Court Opinion

ID: 9828958
Source: CourtListenerOpinion
Date Created: 2023-09-01 18:53:23.987994+00
Date Added: 2024-06-11T07:42:55.693540
License: Public Domain

GRAHAM, C. J.
This cause is before ns on an attempted appeal from a moneyed judgment rendered in the county court of Sherman county on March 8, 1911, for the sum of $50 in favor of appellees ■and against appellant, as damages for an alleged breach of contract. The record conclusively shows that the amount in controversy was not within the original jurisdiction of the county court, being less than $200; while there is also amply sufficient in the record to show that the case originated in the justice court of precinct No. 4, of Sherman county, in which a judgment was rendered in favor of appellees and against appellant, there is nothing found in the record before us showing or tending to show that the county court acquired jurisdiction of the cause, there being no transcript in the record showing how the cause went from the justice to the county court.
[1] In the absence of the record showing that the county court in some way had jurisdiction to dispose of the cause on its merits, this court is without jurisdiction to dispose of the appeal on its merits, and it therefore becomes our duty to dismiss the case for want of jurisdiction. Ware v. Clark, 125 S. W. 618, and American Soda Fountain Co. v. Mason, 55 Tex. Civ. App. 532, 119 S. W. 714. We are not unmindful of the decision of this court in the case of Dunlap v. Broyles, 141 S. W. 289, bearing on this question. It will be noted, however, that in the case last mentioned we found a sufficiency in the record to show that the appeal had in fact been properly perfected from the justice to the county court, while there is nothing of the kind found in the record in this case.

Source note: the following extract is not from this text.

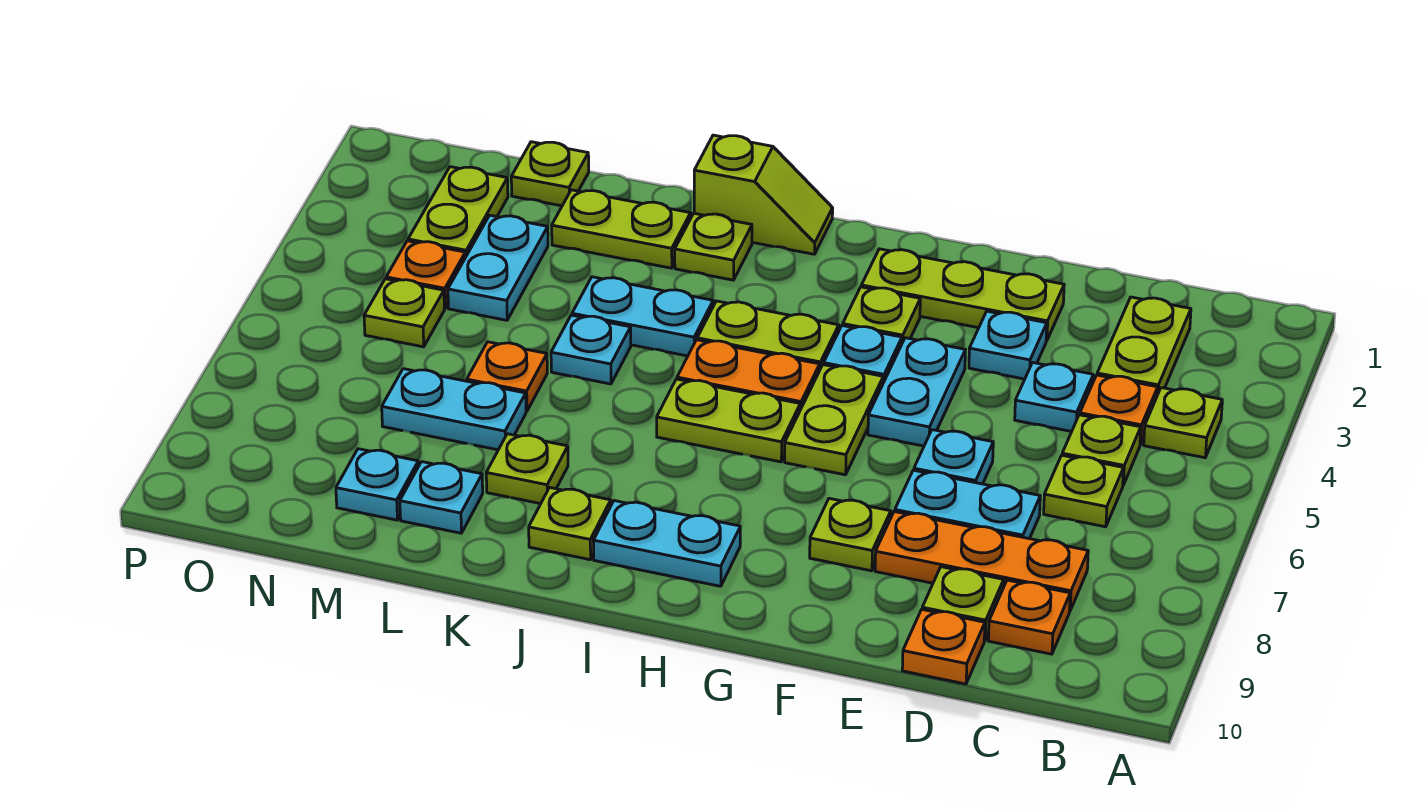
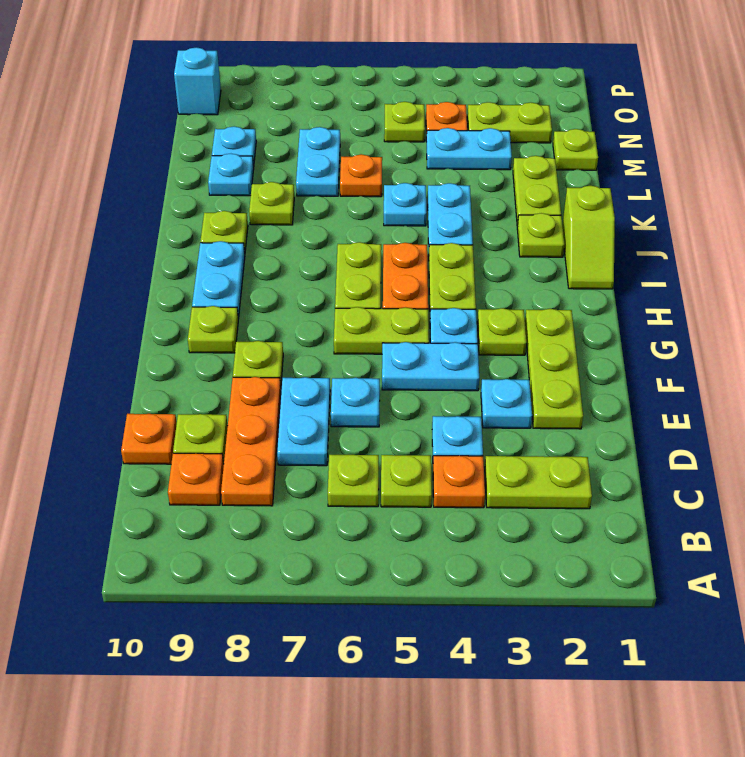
lime 1x1 plate [1144,388,1222,458] -> lime 1x1 plate moved to [188,306,238,353]
none -> cyan 1x1 brick [174,47,221,115]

[2] As this ease, because of the matters above discussed, is not before us in such way as to warrant our passing on the merits of the appeal, and we are therefore not called upon to pass on certain irregularities appearing in a paper filed in this court as a statement of facts, we nevertheless take this occasion to state that the same has upon its face many interlineations, changes, and additions from the way it was originally written, and while the changes and interlineations mentioned clearly indicate that they are beneficial to appellee, and therefore were unquestionably made at the instance of appellees’ counsel, as a means of relieving this court from the duty and responsibility of passing upon such delicate questions, and also to relieve counsel on either side from the embarrassment necessarily arising from such changes appearing on the face of a statement of facts, as might not be remembered by him if his attention were thereafter called to them, we think that sound public policy, as well as the spirit of the statute and court rules referring tó such matters, requires that a statement of facts filed in an appellate court should be clear of unexplained interlineations or alterations of any kind, to the end that it show on its face absolute verity and regularity; and we take this occasion to state that this court will feel constrained to refuse to consider a statement of facts that does not present such verity upon its face. We suggest that, in the event of interlineations or alterations in a statement of facts after its preparation, it would be an easy matter for counsel, by agreement contained therein, to call attention to the same in such way as that the statement of facts, in connection with the agreement thereto, would show the changes were made before its execution.
Because this court is without jurisdiction to dispose of this appeal on its merits, the cause will be dismissed, and all costs incident to the attempted appeal will be taxed against the appellant and his sureties on his appeal bond; and it is so ordered.